30 mai, 2016 - 12:20 • José Bastos
A conjuntura é desfavorável. Os Estados Unidos olham mais para a Ásia que para a Europa, mas... Portugal terá sempre as Lajes. A pura geografia garantirá sempre o futuro da relação Lisboa-Washington. “Há três bases que os Estados Unidos nunca abandonarão: Diego Garcia, no meio do Índico; Guam, no meio do Pacífico; as Lajes, no meio do Atlântico”, diz à Renascença Tiago Moreira de Sá.
O historiador é autor do livro "História das Relações Portugal-EUA (1776-2015)", o primeiro a aprofundar toda a história diplomática luso-americana. A obra defende que a relação Portugal-Estados Unidos vai muito além do mero significado estratégico dos Açores, “mais próximos da costa atlântica dos EUA que o Havai da costa do Pacífico”, como relembrou Roosevelt.
Os 240 anos da história luso-americana, investigados no âmbito de um projecto da Universidade Nova de Lisboa financiado pela Fundação Luso-Americana para o Desenvolvimento (FLAD), são pontuados por protagonistas, muitos deles desconhecidos da maioria dos portugueses. Peter Francisco, Andrade Corvo, John Philip Sousa ou o Abade Correia da Serra são alguns destes nomes.
De Peter Francisco terá dito George Washington “valer mais que um exército inteiro”. Ao abade Correia de Serra, Thomas Jefferson reservava um quarto na casa de Monticello, “o quarto do Abade Correia”, revela Tiago Moreira de Sá. Correia da Serra chegou à América em 1812 e foi dos primeiros diplomatas a perceber a importância dos Estados Unidos para Portugal. Ah! E a declaração da independência dos EUA foi celebrada com vinho da Madeira. Sabia?
Em traços gerais, quais foram as constantes e linhas de força das relações Portugal-EUA desde 1776 até à actualidade?
--*--
» PROBLEMA A
As afirmações seguintes estão de acordo com o excerto sobre as relações luso-americanas? (i) Correia da Serra chegou à América em 1812. (ii) O projeto de investigação foi financiado pela Universidade Nova de Lisboa. (iii) Segundo Tiago Moreira de Sá, Guam é uma das bases que os Estados Unidos nunca abandonarão. Responda sim ou não a cada uma e cite as palavras do excerto que o decidem.
» PROBLEMA B
Prossiga o excerto sobre as relações luso-americanas a partir da sua última frase.

Imagens de dados em gráfico:
--*--
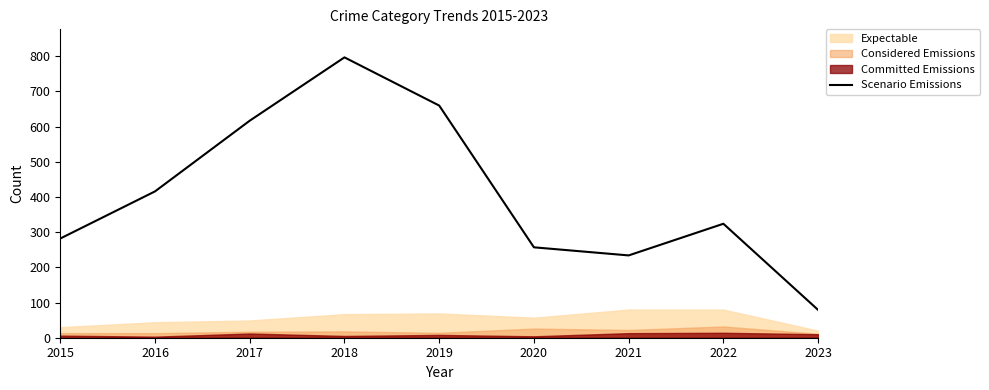

Does the chart display data point markers on the line(s)?

No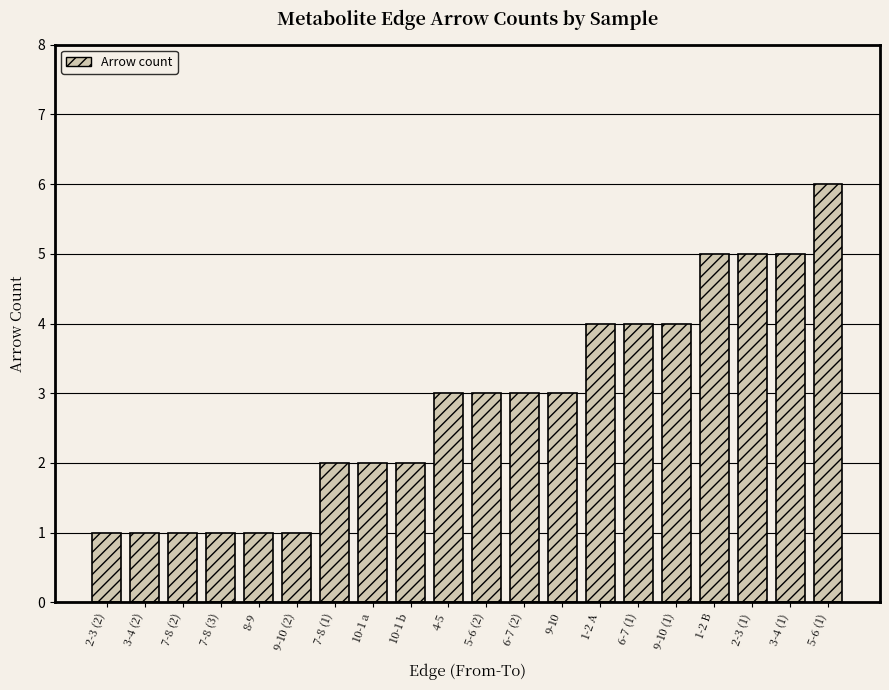

What is the label of the 14th bar from the left?

1-2 A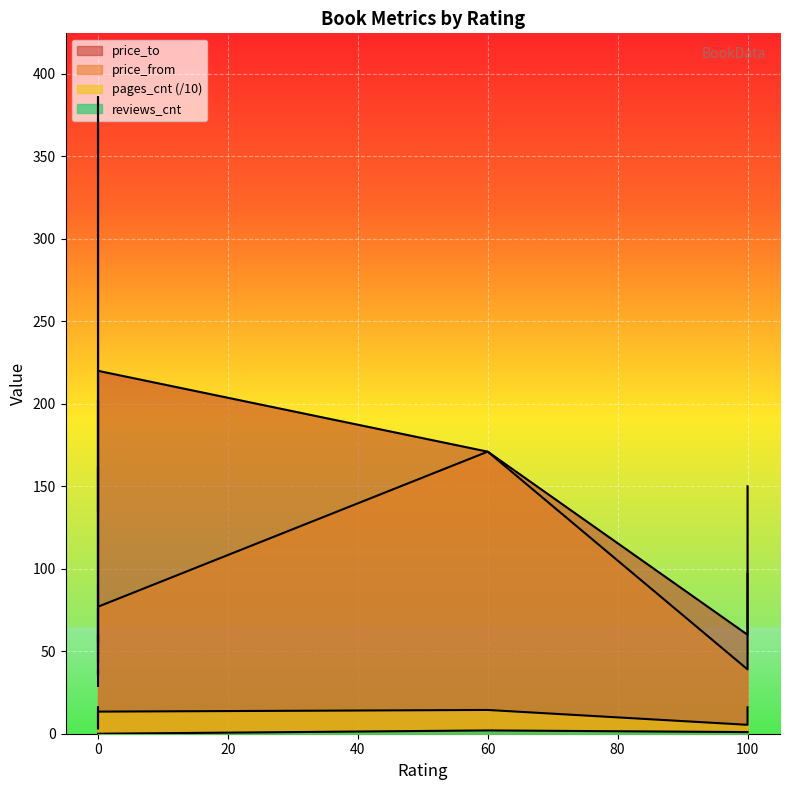

Reading left to right, list all the values displayed in this chart.

reviews_cnt: 0	0	1	0	0	0	0	0	1	0	0	0	2
pages_cnt: 36	56	54	72	140	160	152	128	160	52	134	32	144
price_from: 29	39	39	35	162	134	202	162	97	36	77	43	171
price_to: 49	60	60	55	250	386	320	250	150	52	220	43	171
--*--
» RESULTADO DA TAREFA A
(i) Sim: “Correia da Serra chegou à América em 1812”.
(ii) Não: “financiado pela Fundação Luso-Americana para o Desenvolvimento (FLAD)”.
(iii) Sim: “Há três bases que os Estados Unidos nunca abandonarão: Diego Garcia, no meio do Índico; Guam, no meio do Pacífico”.

» RESULTADO DA TAREFA B
As relações entre Portugal e os Estados Unidos foram moldadas ao longo do tempo por três circunstâncias condicionantes essenciais: a evolução da distribuição de poder no sistema internacional, os grandes acontecimentos mundiais e a dinâmica geral da ligação entre a Europa e a América.No primeiro caso, as transições da multipolaridade para a bipolaridade e desta para a unipolaridade tiveram um muito importante impacto no relacionamento luso-americano, sobretudo as duas últimas distribuições de poder, que correspondem aos momentos em que os EUA foram uma das duas superpotências mundiais (a bipolaridade) e a única superpotência, também chamada de hiperpotência, mundial (a unipolaridade).
Também os grandes acontecimentos como as revoluções - a americana, a francesa e mesmo, noutro plano, a portuguesa, de 1974, - e as guerras totais moldaram o relacionamento luso-americano. É justamente por isso que praticamente todos os capítulos do livro começam ou por uma guerra total ou por uma revolução.
Como referiu Hannah Arendt, a Revolução Francesa “quebrou a ligação entre o Novo Mundo e os países do Velho Continente” levando “à ruptura dos fortes laços políticos e espirituais entre a América e a Europa, que tinham prevalecido durante os séculos XVII e XVIII”. Ora, isso também é verdade para o caso português. Já as guerras totais do século XX - a de 1914-1918 e a de 1939-1945 – levaram à dinâmica contrária, conduzindo ao chamado “reencontro atlântico”. E também ao “reencontro luso-americano”.
Finalmente, o diálogo entre Lisboa e Washington tendeu a convergir com o quadro mais vasto da conexão entre a Europa e a América, acompanhando os seus ciclos de afastamento e de aproximação.
Ainda assim, alguns portugueses compreenderam mais cedo a importância dos EUA para a Europa e para Portugal, e vice-versa, como, por exemplo, o abade Correia de Serra.
É verdade. Em Fevereiro de 1816, o abade Correia da Serra foi designado ministro plenipotenciário dos Reinos de Portugal, Brasil e Algarves nos EUA e, não obstante as várias dificuldades conhecidas durante a sua missão diplomática, foi dos primeiros a perceber o potencial estratégico de uma relação próxima entre os dois países, a quem muitas vezes se referia como “as duas grandes potências do hemisfério ocidental”, tendo chegado a propor uma “quase aliança” entre elas.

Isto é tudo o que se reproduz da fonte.